1. Coordination and timing between hip and knee extension
2. Maximum Strength
3. Explosive Strength
4. Reactive Strength
Coordination involves ensuring an athlete has proper motor and muscle recruitment patterns. The best tool to improve recruitment patterns is yielding isometrics. Yielding isometrics involve having an athlete hold a static position for a predetermined amount of time.
1. For improving the vertical jump, we prefer deep lunge isometric holds and wall squats. A good place to begin is having the athlete holds for 3 sets of 30s each leg gradually building up to 2:00.
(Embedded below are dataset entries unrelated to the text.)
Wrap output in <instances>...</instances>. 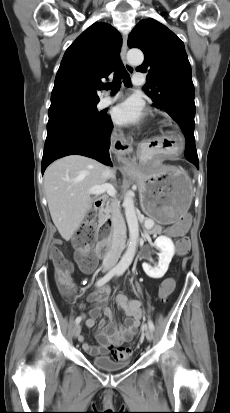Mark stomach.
Listing matches in <instances>:
<instances>
[{
	"label": "stomach",
	"mask_w": 230,
	"mask_h": 413,
	"mask_svg": "<svg viewBox=\"0 0 230 413\" xmlns=\"http://www.w3.org/2000/svg\"><path fill=\"white\" fill-rule=\"evenodd\" d=\"M140 204L144 213L159 224L167 225L185 215L193 190L189 176L171 166H158L137 173Z\"/></svg>",
	"instance_id": "1"
}]
</instances>
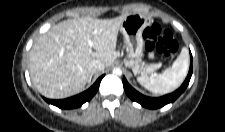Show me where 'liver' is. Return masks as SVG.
Returning <instances> with one entry per match:
<instances>
[{
  "mask_svg": "<svg viewBox=\"0 0 225 132\" xmlns=\"http://www.w3.org/2000/svg\"><path fill=\"white\" fill-rule=\"evenodd\" d=\"M127 15L113 19L80 17L52 26L29 53L34 87L51 99L79 93L92 76L89 65L93 60L101 61L105 67L114 63L118 31Z\"/></svg>",
  "mask_w": 225,
  "mask_h": 132,
  "instance_id": "obj_1",
  "label": "liver"
}]
</instances>
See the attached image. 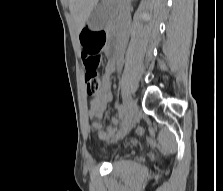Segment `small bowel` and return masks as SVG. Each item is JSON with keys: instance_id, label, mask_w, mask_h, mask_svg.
<instances>
[{"instance_id": "1", "label": "small bowel", "mask_w": 223, "mask_h": 191, "mask_svg": "<svg viewBox=\"0 0 223 191\" xmlns=\"http://www.w3.org/2000/svg\"><path fill=\"white\" fill-rule=\"evenodd\" d=\"M115 72V64L109 61L105 68V73L103 76L102 87L95 94L92 95L90 99V108L88 111V116L91 121V126L97 131L98 137L102 140H108L112 138L116 131L117 127L123 125V120L119 113V117H114L111 119L112 127L104 130L100 119L102 118L103 112L107 108L108 104L112 101V92H111V78Z\"/></svg>"}]
</instances>
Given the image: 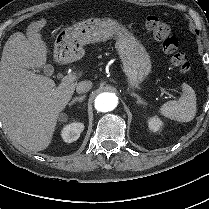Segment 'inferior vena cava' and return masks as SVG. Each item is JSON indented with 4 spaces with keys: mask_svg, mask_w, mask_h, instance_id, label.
I'll use <instances>...</instances> for the list:
<instances>
[{
    "mask_svg": "<svg viewBox=\"0 0 209 209\" xmlns=\"http://www.w3.org/2000/svg\"><path fill=\"white\" fill-rule=\"evenodd\" d=\"M92 87L91 81H81L78 84H76V92L77 93H86L88 92Z\"/></svg>",
    "mask_w": 209,
    "mask_h": 209,
    "instance_id": "inferior-vena-cava-1",
    "label": "inferior vena cava"
}]
</instances>
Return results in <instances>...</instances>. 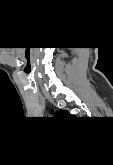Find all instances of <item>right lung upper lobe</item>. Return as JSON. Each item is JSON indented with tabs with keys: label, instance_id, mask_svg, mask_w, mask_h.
<instances>
[{
	"label": "right lung upper lobe",
	"instance_id": "right-lung-upper-lobe-1",
	"mask_svg": "<svg viewBox=\"0 0 113 165\" xmlns=\"http://www.w3.org/2000/svg\"><path fill=\"white\" fill-rule=\"evenodd\" d=\"M59 112L60 113H65V114H69L68 111H65V110L64 111L60 110Z\"/></svg>",
	"mask_w": 113,
	"mask_h": 165
}]
</instances>
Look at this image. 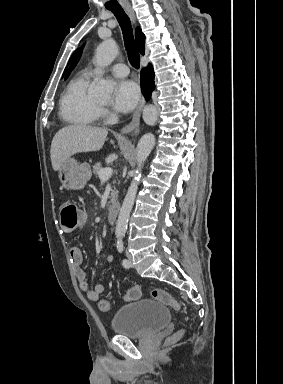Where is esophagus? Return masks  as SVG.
<instances>
[{
  "mask_svg": "<svg viewBox=\"0 0 283 384\" xmlns=\"http://www.w3.org/2000/svg\"><path fill=\"white\" fill-rule=\"evenodd\" d=\"M125 9L129 15V17L131 18L132 22H135V14H134V11L131 8V6H125ZM144 104H145V99L142 97L139 100V103H138L137 108L133 114L131 122L122 128L121 132L123 134H127V133L131 132L132 130L136 129V127H138L139 122H140L141 112H142V109L144 107Z\"/></svg>",
  "mask_w": 283,
  "mask_h": 384,
  "instance_id": "esophagus-1",
  "label": "esophagus"
}]
</instances>
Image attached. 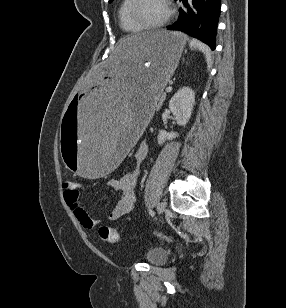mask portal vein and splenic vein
Here are the masks:
<instances>
[{"label":"portal vein and splenic vein","instance_id":"obj_1","mask_svg":"<svg viewBox=\"0 0 286 308\" xmlns=\"http://www.w3.org/2000/svg\"><path fill=\"white\" fill-rule=\"evenodd\" d=\"M171 89H172L171 87H167L166 91H171Z\"/></svg>","mask_w":286,"mask_h":308}]
</instances>
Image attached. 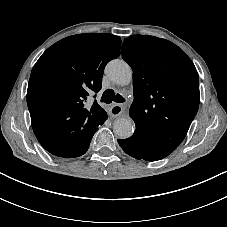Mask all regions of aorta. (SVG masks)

2. The ability to produce large amounts of force is vital to vertical jump performance. Furthermore, athletes must be able to express that force quickly for it to translate to vertical jumping. If an athlete has not trained the ability to develop high amounts of force at low speeds, characterized by heavy strength training, then there is certainly no way that they will be able to express force at high speed. The amount of power they can produce will be limited as they do not have the ability to create force. Force precedes velocity! This is why youth athlete need to focus on developing strength before power.
Squatting and Deadlifting are 2 exercises we utilize to develop strength that translates to jumping performance. We generally will perform these exercises between 75 and 90% or an athletes 1 repetition max gradually progressing as they advance.